I should have realised that traveling into London on a weekday is a different matter than traveling at the weekend. I gave myself the standard two and a quarter hours to get down to New Malden, but got stuck in traffic just before Hanger Lane and then was crawling all the way to Kew Bridge. It was your standard stuck-in-hot-car-in-gridlock situation. I’ll think twice about driving to London during the week again (more than twice actually).
So, I had arrange to meet my friends at 12.00 in New Malden, from where we would travel up to London by train. But I was only at Kew at that time, so I rang and told them to go on and I’d meet them up there whenever I could. I didn’t have their mobile number in my phone so they said they’d text it to me.
I arrived in New Malden at about 12.45 but I hadn’t received the text yet. I dithered for a bit about whether it made sense to go up to London when I had no way of knowing if I’d be able to find them, and eventually decided to risk it. Fortunately he was waiting at the entrance to the station when I got there, so all was well.
Traveling up on the train brought back many memories for me, as it was the old commute that I used to do when I worked in London. It’s always interesting to revisit sites of old habits and get a fresh perspective on them. Basically I wondered whether I would ever be prepared to do these things again in the future – would I want to move back to London? Would I want to go through the inevitable commute that that would add to my day. Aside from wanting to get away from various situations which have fairly negative memories for me, would I ever feel that it could be justified and how much would it take to convince me of that?
There is a ‘feeling’ you get in London that’s unique – the old cliché of the vibrant capital city where things seem to be happening. People seem to make more effort, there’s a more exciting atmosphere. However that doesn’t make things happier, or more pleasant, so it’s a double-edged sword.
The thoughts that kept running through my mind as I passed all these familiar sites from my past was that they are all scenes of failure. I was here for so long and have no real sense of achievement in relation to these buildings and places that, if I came back and had to look at them all over again on a permanent basis, they’d just be reminders a time of my life that amounted to very little. I look at these buildings that I got excited about when I was younger, and I think, well what did I do with that excitement? Where did it go? Did I capitalize on it in any way. If I love these buildings so much why didn’t I do anything with them?

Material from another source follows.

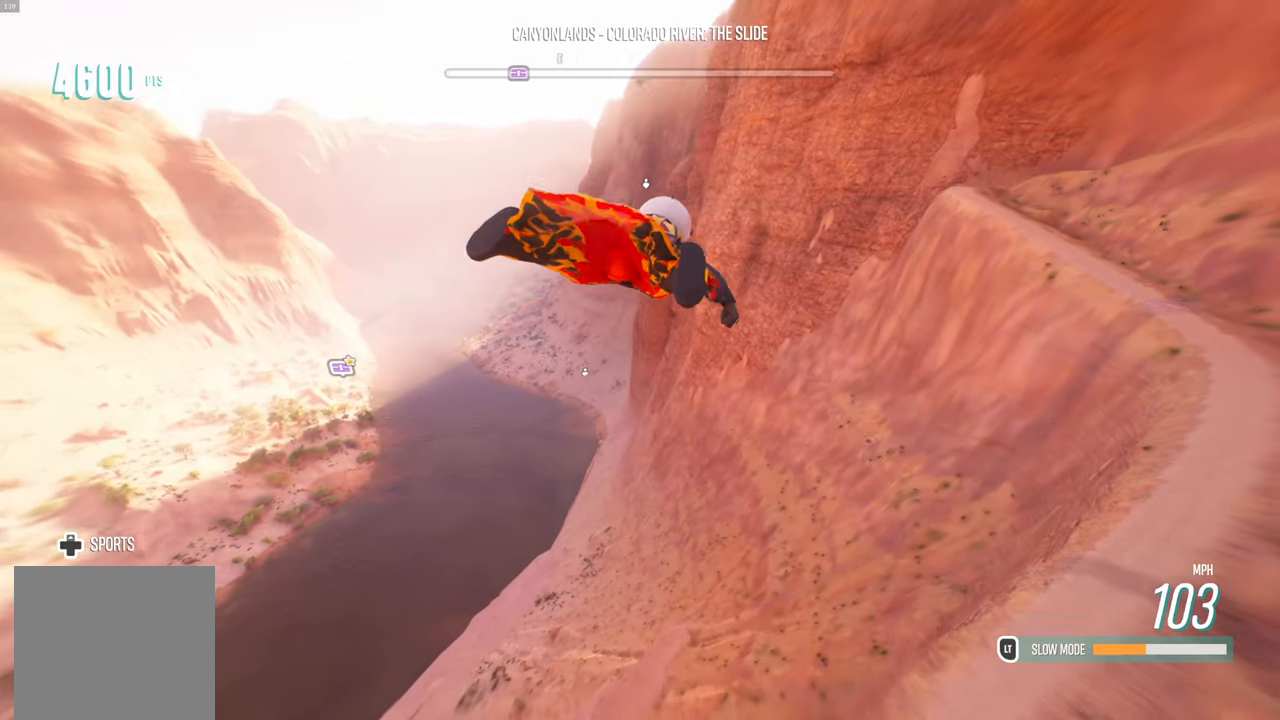
{"buttons": ["R2"], "left_stick": "down", "right_stick": "center", "events": [[50, "left_stick", "down"]]}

Maybe this is moving on? Have I actually exhausted London? Realistically I feel that London exhausted me. There’s just too much. So many opportunities. I ended up unable to clarify my true direction. I was left stunned by the situation.
Cambridge has allowed me to simplify things, for better or worse. To break it all down into the basics of what do I want to do and where do I want to it. Moving somewhere new has put place into perspective and having a job that I don’t really care about has forced me to try and clarify what I want to do.